What lines in the data hold the string "CreationDate"? Show them.

Recorded data:
▶
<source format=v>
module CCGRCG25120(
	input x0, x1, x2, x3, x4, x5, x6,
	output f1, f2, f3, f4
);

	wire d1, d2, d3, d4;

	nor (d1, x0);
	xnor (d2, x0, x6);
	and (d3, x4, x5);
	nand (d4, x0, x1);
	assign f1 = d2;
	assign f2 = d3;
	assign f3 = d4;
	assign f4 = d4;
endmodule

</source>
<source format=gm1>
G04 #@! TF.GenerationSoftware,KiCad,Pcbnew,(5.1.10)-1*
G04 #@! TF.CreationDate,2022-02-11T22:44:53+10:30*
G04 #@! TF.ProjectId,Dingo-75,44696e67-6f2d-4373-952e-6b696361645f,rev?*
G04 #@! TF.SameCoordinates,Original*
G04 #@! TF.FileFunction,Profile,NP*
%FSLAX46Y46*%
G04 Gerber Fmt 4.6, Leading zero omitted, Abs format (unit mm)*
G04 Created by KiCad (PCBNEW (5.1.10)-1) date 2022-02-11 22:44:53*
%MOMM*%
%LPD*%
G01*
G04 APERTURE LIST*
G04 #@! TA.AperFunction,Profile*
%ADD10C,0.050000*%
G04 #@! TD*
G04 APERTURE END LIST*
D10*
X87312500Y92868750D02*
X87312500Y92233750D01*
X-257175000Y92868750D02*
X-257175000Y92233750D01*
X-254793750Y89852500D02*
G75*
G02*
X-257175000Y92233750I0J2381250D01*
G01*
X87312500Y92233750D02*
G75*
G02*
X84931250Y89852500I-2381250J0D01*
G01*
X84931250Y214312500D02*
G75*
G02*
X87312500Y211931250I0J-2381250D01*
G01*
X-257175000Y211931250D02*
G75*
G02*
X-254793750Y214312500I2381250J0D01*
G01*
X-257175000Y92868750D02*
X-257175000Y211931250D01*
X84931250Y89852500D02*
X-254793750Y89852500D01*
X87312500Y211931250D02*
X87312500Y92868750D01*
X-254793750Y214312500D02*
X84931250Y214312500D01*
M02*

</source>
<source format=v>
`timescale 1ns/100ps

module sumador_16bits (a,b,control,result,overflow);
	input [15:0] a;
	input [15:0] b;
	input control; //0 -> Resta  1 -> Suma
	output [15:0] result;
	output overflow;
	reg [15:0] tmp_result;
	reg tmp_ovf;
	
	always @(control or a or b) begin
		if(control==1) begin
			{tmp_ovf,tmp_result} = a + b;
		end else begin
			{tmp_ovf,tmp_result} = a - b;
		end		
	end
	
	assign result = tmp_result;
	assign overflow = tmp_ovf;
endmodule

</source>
◀
▶
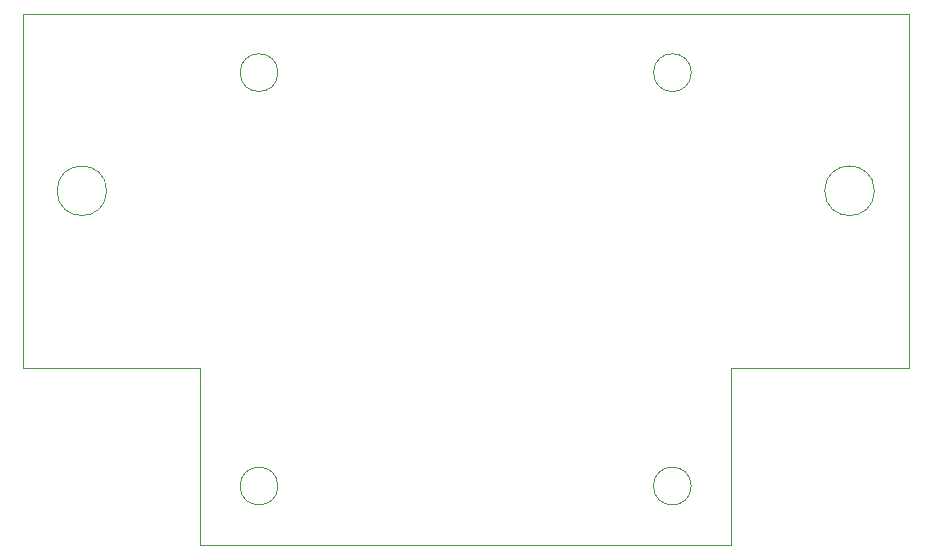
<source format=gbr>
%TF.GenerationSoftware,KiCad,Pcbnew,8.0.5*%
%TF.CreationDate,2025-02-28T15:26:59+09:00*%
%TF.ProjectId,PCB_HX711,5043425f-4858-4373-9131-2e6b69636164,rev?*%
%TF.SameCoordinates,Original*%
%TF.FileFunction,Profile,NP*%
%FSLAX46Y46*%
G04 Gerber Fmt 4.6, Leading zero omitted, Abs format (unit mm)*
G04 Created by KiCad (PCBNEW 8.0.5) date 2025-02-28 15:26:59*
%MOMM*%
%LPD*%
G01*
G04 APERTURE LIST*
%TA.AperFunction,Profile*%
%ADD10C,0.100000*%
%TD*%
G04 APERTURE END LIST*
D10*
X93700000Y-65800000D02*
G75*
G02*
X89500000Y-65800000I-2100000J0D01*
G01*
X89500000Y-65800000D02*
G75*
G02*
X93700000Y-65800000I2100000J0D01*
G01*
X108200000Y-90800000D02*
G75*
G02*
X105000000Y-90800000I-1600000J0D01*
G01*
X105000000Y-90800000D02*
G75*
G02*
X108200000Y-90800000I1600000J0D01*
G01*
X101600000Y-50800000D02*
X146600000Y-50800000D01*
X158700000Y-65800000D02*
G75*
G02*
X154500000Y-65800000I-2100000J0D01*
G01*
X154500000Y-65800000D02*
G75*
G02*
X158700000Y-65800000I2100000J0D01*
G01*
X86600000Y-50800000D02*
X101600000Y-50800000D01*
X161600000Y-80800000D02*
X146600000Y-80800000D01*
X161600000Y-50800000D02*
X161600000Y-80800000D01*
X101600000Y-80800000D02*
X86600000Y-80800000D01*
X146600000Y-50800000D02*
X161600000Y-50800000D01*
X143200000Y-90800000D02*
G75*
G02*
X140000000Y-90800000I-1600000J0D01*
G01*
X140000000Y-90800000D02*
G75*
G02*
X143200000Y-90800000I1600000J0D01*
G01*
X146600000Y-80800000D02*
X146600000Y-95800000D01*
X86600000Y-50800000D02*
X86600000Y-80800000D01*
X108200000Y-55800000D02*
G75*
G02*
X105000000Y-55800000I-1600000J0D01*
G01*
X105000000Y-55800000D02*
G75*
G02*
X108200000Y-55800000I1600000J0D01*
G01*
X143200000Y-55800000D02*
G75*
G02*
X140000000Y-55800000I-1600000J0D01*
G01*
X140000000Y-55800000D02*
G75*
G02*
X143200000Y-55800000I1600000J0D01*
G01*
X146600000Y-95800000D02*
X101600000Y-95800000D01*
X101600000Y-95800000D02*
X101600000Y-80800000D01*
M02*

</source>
◀
### Answer to the problem
G04 #@! TF.CreationDate,2022-02-11T22:44:53+10:30*
%TF.CreationDate,2025-02-28T15:26:59+09:00*%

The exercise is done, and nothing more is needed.